• _Supplied material_

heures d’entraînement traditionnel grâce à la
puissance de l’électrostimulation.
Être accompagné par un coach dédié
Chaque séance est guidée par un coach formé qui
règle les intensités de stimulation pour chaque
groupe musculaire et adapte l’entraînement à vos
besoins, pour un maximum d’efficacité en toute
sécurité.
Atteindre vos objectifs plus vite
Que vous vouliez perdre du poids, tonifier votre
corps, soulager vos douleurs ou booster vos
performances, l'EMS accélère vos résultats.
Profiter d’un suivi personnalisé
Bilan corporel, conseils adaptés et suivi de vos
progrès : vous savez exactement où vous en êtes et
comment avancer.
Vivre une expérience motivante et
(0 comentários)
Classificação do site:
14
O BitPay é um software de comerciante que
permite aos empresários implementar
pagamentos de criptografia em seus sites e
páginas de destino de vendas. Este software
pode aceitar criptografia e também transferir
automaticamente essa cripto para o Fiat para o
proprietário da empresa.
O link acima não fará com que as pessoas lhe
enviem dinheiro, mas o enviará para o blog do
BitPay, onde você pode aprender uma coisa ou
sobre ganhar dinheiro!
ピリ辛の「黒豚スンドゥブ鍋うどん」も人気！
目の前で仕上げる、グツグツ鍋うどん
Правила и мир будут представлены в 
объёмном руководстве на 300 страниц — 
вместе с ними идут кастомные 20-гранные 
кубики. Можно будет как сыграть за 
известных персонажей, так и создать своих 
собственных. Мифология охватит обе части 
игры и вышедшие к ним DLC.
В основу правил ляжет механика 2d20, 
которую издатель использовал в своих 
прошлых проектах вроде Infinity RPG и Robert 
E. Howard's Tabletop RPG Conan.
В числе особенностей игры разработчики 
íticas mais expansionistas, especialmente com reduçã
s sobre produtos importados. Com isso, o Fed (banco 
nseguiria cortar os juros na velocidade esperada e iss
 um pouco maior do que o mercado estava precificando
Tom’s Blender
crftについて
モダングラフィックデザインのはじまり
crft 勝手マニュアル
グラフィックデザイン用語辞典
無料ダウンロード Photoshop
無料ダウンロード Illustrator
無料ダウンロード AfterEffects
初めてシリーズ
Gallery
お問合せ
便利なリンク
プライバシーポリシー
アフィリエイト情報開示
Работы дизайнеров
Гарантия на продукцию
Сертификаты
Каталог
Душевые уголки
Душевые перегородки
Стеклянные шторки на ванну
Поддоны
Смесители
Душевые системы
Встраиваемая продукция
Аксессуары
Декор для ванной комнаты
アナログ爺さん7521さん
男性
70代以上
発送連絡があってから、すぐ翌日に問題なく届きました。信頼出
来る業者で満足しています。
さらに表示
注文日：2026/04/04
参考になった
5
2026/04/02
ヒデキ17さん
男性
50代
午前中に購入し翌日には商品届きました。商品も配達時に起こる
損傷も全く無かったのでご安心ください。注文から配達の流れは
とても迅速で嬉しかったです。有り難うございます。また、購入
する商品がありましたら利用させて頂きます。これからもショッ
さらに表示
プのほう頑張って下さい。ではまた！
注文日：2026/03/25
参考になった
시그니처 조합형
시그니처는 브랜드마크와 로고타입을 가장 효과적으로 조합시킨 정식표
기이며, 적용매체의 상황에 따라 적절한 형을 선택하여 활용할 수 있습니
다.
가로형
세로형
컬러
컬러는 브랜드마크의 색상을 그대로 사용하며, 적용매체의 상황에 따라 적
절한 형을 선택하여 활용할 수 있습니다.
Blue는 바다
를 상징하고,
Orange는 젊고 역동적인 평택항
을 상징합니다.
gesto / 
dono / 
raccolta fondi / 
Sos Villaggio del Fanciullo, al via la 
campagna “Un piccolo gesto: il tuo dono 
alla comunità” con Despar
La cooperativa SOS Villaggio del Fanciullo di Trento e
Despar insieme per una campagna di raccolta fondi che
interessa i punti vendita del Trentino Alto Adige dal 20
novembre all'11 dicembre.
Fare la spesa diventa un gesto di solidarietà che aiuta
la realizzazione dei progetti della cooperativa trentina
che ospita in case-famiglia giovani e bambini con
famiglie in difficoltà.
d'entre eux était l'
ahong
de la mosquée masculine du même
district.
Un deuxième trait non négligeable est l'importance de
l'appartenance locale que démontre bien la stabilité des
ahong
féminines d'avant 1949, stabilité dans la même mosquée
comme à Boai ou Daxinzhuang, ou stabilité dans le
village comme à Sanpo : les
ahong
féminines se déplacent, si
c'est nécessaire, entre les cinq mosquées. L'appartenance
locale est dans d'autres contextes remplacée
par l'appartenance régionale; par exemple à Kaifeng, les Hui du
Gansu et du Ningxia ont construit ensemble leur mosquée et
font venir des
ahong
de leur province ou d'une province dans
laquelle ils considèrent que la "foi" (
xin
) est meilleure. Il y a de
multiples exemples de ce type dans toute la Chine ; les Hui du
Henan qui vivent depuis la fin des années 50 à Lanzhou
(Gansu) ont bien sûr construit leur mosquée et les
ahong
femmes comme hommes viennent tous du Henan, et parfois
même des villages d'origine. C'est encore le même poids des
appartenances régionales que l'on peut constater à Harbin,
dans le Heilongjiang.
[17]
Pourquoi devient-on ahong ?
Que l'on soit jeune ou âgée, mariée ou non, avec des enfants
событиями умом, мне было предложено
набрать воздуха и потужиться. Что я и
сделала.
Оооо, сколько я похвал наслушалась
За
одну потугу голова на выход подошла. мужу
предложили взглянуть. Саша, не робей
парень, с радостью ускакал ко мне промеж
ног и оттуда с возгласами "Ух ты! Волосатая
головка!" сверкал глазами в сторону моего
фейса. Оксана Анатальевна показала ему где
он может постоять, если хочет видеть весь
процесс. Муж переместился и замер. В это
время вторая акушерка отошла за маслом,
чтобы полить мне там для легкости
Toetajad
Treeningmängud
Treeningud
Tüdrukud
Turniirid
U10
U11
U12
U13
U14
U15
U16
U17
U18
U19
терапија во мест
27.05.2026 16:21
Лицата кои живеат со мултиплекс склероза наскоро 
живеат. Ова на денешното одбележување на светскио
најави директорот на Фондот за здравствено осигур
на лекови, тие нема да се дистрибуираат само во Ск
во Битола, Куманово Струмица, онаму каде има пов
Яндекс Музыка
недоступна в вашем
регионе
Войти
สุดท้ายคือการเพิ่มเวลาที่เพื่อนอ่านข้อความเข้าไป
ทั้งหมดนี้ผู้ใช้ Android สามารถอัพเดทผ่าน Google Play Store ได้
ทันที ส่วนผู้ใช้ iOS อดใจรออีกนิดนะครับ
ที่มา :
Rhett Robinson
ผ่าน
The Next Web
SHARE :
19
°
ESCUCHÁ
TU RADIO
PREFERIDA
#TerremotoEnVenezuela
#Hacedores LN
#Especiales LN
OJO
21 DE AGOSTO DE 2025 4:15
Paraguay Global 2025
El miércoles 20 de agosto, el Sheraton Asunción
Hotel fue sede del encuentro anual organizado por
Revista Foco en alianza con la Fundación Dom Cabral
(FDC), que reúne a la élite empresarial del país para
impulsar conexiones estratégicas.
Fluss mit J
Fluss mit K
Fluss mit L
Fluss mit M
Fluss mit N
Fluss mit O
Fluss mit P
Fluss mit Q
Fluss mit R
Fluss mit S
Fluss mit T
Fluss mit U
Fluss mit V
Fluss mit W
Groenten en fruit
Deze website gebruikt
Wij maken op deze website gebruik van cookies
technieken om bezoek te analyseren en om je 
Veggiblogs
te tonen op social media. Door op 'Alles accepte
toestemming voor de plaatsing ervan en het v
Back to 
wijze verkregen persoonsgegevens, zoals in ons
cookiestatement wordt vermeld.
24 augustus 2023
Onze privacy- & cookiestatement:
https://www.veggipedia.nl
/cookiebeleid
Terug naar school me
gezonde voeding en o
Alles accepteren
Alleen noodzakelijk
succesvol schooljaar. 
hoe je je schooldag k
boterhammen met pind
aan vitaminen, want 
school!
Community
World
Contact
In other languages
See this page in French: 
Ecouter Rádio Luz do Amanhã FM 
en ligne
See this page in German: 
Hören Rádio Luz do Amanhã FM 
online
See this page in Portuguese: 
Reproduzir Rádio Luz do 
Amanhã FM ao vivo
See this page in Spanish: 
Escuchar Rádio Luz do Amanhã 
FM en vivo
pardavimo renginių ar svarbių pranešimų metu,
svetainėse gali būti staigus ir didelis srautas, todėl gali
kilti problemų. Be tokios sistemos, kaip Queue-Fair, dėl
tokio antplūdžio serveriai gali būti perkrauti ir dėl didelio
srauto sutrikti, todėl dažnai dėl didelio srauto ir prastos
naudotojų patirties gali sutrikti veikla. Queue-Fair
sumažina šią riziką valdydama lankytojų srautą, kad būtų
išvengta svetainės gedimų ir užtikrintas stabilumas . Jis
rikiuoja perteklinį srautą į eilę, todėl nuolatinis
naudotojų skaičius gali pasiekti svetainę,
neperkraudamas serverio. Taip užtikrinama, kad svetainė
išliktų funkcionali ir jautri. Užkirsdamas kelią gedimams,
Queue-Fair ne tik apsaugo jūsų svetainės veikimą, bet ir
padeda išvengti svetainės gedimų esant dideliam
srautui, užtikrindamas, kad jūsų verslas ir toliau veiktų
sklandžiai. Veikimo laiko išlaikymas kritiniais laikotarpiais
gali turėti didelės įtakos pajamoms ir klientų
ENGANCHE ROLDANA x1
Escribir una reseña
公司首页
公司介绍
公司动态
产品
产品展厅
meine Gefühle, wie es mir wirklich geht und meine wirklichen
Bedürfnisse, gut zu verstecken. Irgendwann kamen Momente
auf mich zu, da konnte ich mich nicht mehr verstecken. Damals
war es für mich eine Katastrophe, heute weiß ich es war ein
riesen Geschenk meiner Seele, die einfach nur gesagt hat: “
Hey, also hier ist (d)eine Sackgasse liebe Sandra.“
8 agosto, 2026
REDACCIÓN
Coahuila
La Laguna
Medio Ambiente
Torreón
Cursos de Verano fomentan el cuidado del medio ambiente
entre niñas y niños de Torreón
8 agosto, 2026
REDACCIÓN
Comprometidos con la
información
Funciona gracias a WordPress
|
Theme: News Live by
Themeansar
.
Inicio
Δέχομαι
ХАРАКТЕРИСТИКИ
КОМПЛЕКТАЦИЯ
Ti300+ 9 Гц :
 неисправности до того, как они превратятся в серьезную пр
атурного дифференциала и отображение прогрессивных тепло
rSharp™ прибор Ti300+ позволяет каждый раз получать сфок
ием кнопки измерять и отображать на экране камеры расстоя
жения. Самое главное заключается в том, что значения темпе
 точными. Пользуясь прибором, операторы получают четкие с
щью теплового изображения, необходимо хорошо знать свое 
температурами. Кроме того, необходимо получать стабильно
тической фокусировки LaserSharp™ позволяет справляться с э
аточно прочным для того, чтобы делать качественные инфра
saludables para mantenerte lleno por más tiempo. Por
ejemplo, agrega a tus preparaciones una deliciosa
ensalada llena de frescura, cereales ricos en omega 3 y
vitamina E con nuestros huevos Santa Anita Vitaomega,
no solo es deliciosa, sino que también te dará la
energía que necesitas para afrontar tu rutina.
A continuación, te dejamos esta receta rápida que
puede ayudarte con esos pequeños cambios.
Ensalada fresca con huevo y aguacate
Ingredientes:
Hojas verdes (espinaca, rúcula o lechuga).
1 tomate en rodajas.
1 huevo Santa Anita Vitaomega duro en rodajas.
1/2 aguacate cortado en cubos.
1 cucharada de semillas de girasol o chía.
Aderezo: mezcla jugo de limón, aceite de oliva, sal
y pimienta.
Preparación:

• _About this task_
Turn the lines from the start of the records through the line containing "permite aos empresários implementar", inclusive, into a numbered list, omitting any blank lines.

• _Written answer_
1. heures d’entraînement traditionnel grâce à la
2. puissance de l’électrostimulation.
3. Être accompagné par un coach dédié
4. Chaque séance est guidée par un coach formé qui
5. règle les intensités de stimulation pour chaque
6. groupe musculaire et adapte l’entraînement à vos
7. besoins, pour un maximum d’efficacité en toute
8. sécurité.
9. Atteindre vos objectifs plus vite
10. Que vous vouliez perdre du poids, tonifier votre
11. corps, soulager vos douleurs ou booster vos
12. performances, l'EMS accélère vos résultats.
13. Profiter d’un suivi personnalisé
14. Bilan corporel, conseils adaptés et suivi de vos
15. progrès : vous savez exactement où vous en êtes et
16. comment avancer.
17. Vivre une expérience motivante et
18. (0 comentários)
19. Classificação do site:
20. 14
21. O BitPay é um software de comerciante que
22. permite aos empresários implementar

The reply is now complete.